When you sift through the possible candidates for the job you are hiring for, you want to find the super stars. You would like to find the most imaginative, enthusiastic, and motivated people you can. But you are only able to discover who fits the bill through an interview. And if you don’t ask the correct questions you may misjudge your prospects.
It’s crucial that you create a job interview strategy that pin points what you’re looking for in an employee. If you ask the same cookie cutter questions that everyone else does, you are likely to get cookie cutter answers.
Ask the Right Questions
Start by asking the right questions. Don’t ask prospects what their job titles were at past positions. Don’t ask them what their responsibilities were. Instead, ask them to list any imaginative ideas that they created for their previous employers. Ask them if these ideas helped their employers earn more money, run more effectively, or cut back on expenses.
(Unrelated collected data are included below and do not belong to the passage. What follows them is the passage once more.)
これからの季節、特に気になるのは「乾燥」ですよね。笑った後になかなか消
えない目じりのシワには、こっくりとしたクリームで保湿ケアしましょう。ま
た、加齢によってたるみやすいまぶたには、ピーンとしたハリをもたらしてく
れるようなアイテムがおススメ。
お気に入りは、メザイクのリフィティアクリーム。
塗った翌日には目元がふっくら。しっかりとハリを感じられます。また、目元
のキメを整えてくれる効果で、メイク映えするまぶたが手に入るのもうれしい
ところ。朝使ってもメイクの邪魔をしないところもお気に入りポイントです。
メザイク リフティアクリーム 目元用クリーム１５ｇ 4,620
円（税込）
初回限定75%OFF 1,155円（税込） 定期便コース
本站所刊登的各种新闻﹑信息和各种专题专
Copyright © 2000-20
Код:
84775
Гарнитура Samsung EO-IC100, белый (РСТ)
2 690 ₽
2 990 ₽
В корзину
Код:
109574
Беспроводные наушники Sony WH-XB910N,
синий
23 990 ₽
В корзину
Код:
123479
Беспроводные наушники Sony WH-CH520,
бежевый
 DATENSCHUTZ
Another prevalent interview question is to ask about the individual’s strengths and weaknesses. Almost everyone has a canned answer to this, as they know it might be asked in an interview. Instead ask them to tell you the things they add to the culture of a company, what do they do in tense situations, or what are some ways they keep themselves satisfied at their jobs. These answers will clue you in to the personality of the person you are interviewing, and if they will fit in with your organization and the position.
If you truly are interested in which of your candidates are the most innovative, give them a simple task to perform. It does not have to be complex; you can ask them to write an essay detailing how they would approach their job if hired. You could ask them to write down their ideas on what their ideal workspace would look like. Ask them to think of new names for company services or products. Basically, ask them anything that will get their creative juices flowing.
In today’s marketplace, employers have the benefit of choosing amongst many qualified people. So in order to pick the very best, they need to change the types of questions they ask in job interviews.